In this post I argue that the concepts of data transfer and data storage should not be conflated into a single solution. Like many problems in computer science, by abstracting problems into their own solution space, they can be more easily solved. I believe that OpenStack can benefit from a new component that offloads the burden of optimally transferring images from existing components like nova-compute and swift.
Within the OpenStack world there are a few interesting storage systems. Swift, Gluster, and Ceph are just three that immediately come to mind. These systems do amazing things like data redundancy, distribution, high availability, parallel access, and consistency to name just a few. As such systems get more complex they can become aware of caching levels and tertiary storage. Storage systems also need to be concerned with the integrity of the physical media used to store the data which quickly leads to a system of checksums and forward error correction. One can imagine how complex that can become.
I have probably missed many other challenges, and yet that list alone is near daunting. In addition to it, storage systems need an access protocol that enables reading and writing data. The access protocol is used in many ways including random access, block level IO, small chunks, large chucks, and parallel IO.
With the access protocol users can also stream large data sets from the storage system to a client (and thereby another storage system), even across a WAN. However I argue that such actions are often best left to a service dedicated to that job (as I described in a previous post). The storage systems control domain ends at its API. After that, the all bytes coming and going are in the wild west.
A transfer service’s primary responsibility is moving data from one place to another in the most efficient, safe, and effective way. GridFTP and Globus Online provide good examples of transfer services. The transfer service’s job is to make the lawless land between two storage systems safer. It’s duty is to make sure that all bytes (or bytes that look just like them) make it across the network and to the destination, safely and quickly and without disruption to other travellers.
When dealing with large data set transfers the following must be considered:
- Restart transfers that fail after partial completion without having to retransmit large amounts of data.
- Negotiate the fastest/best protocol between endpoints.
- Set protocol specific parameters for optimal performance (eg: TCP window size).
- Schedule transfer for an optimal time (which can prevent thrashing).
- Mange the resources it is using (network, CPU, etc) of both the source and destination and prevent over heating.
- Allow for 3rd party transfers (do not force the end user to speak ever complex protocol).
Just as the transfer service is not concerned with data once it safely hits a storage system, the storage system should not be concerned with the above list.
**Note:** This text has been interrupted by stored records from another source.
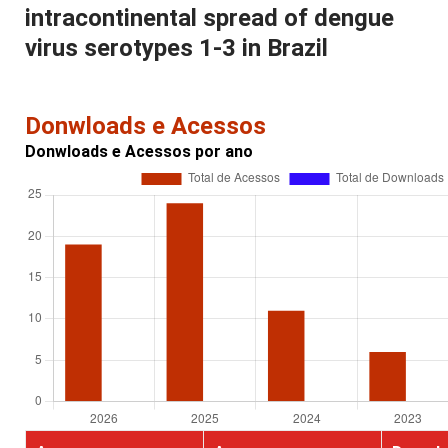
intracontinental spread of dengue
virus serotypes 1-3 in Brazil
Donwloads e Acessos
Donwloads e Acessos por ano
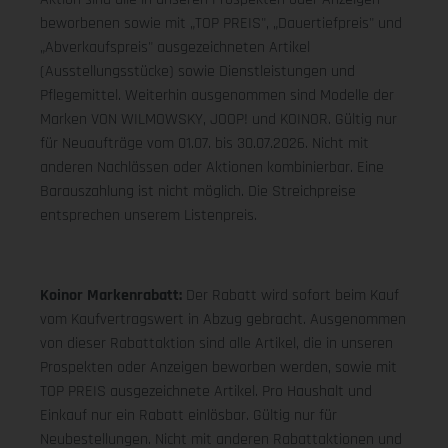
beworbenen sowie mit „TOP PREIS", „Dauertiefpreis" und
„Abverkaufspreis" ausgezeichneten Artikel
(Ausstellungsstücke) sowie Dienstleistungen und
Pflegemittel. Weiterhin ausgenommen sind Modelle der
Marken VON WILMOWSKY, JOOP! und KOINOR. Gültig nur
für Neuaufträge vom 01.07. bis 30.07.2026. Nicht mit
anderen Nachlässen oder Aktionen kombinierbar. Eine
Barauszahlung ist nicht möglich. Die Streichpreise
entsprechen unserem Listenpreis.
Koinor Markenrabatt:
Der Rabatt wird sofort beim Kauf
vom Kaufvertragswert in Abzug gebracht. Ausgenommen
von dieser Rabattaktion sind alle Artikel, die in unseren
Prospekten oder Anzeigen beworben werden, sowie mit
TOP PREIS ausgezeichnete Artikel. Pro Haushalt und
Einkauf nur ein Rabatt einlösbar. Gültig nur für
Neubestellungen. Nicht mit anderen Rabattaktionen und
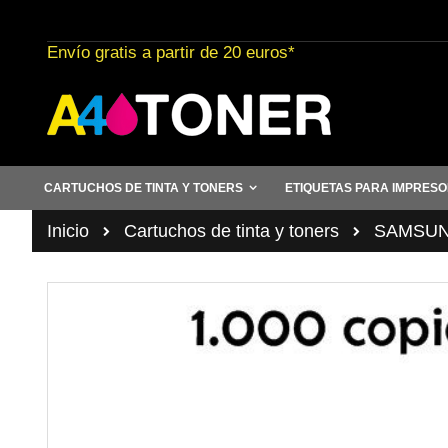
Ir
al
Envío gratis a partir de 20 euros*
contenido
CARTUCHOS DE TINTA Y TONERS
ETIQUETAS PARA IMPRES
Inicio
Cartuchos de tinta y toners
SAMSUN
Saltar
al
final
de
la
galería
de
imágenes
Yet both services are needed in an offering like OpenStack.
When data is written to storage it should be kept safe and available. When it is read the exact same data should be immediately available and correct. That is the charge placed on the storage system, and that is where its charge should reasonably end. The storage system cannot be responsible for making sure the data crosses networks to other storage systems which are often out side of its control safely and in the most efficient manner. That is asking too much of one logical component. That is the job of a transfer service.